What you are probably experiencing is the fact that your particular choice of music is not recorded using Dolby pro Logic in the loop.


----------



## drdoan (Aug 30, 2006)

Plus, in order for ProLogic to be effective you must have at least 4 or more speakers attached to the receiver. Have fun. Dennis


----------



## the_rookie (Sep 30, 2008)

I have a 5.1 system hooked up to the receiver. And its most of the time I hear this problem with most of my music.

I was wondering if it could be my center channel itself. Or maybe a newer Receiver itself might make it better.


----------



## tonyvdb (Sep 5, 2007)

the_rookie said:


> I have a 5.1 system hooked up to the receiver. And its most of the time I hear this problem with most of my music.
> 
> I was wondering if it could be my center channel itself. Or maybe a newer Receiver itself might make it better.


Could be a little of both, what speakers are you using for your fronts and center?


----------



## the_rookie (Sep 30, 2008)

1x Polk Audio CSi25 (Center Speaker)
2x Polk Audio R50 (Tower Speakers)
1x Yamaha Natural Sound Stereo Receiver RX-V480 (Receiver)


----------



## tonyvdb (Sep 5, 2007)

Your mains are defiantly stronger than your center but your center is not bad. Your receiver is fairly old, have you given any thought to upgrading?


----------



## the_rookie (Sep 30, 2008)

Yeah, but would that make a such a difference in my musical selection?

Cuz dont most AVRs do the same thing, which is amplify the signals?


----------



## tonyvdb (Sep 5, 2007)

yes, and no. the newer receivers have built in room correction and auto eq's that work very well to make all channels preform properly and to make each speaker sound there best.


----------



## the_rookie (Sep 30, 2008)

Really eh? Hmmm, i will have to look into it more.

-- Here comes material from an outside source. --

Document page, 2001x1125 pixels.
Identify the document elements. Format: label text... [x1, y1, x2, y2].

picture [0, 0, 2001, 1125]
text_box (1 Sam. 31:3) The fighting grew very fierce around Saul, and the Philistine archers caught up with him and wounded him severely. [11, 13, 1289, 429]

I might have to upgrade soon...well idk, i think i need to re-adjust my priorities...


----------



## tcarcio (Jun 27, 2007)

I have a Pioneer Elite reciever that has 7 channel stereo and it sounds great, not true stereo with 7 channels but it fills the room up nicely.


----------



## drdoan (Aug 30, 2006)

My Denon receiver has the Audyssey MultiEQ system that is amazing at setting up all the speakers in a system. I get the best sound with it than anything I tried myself. Several companies incorporate it with their products. If you can, give it a try. Dennis


----------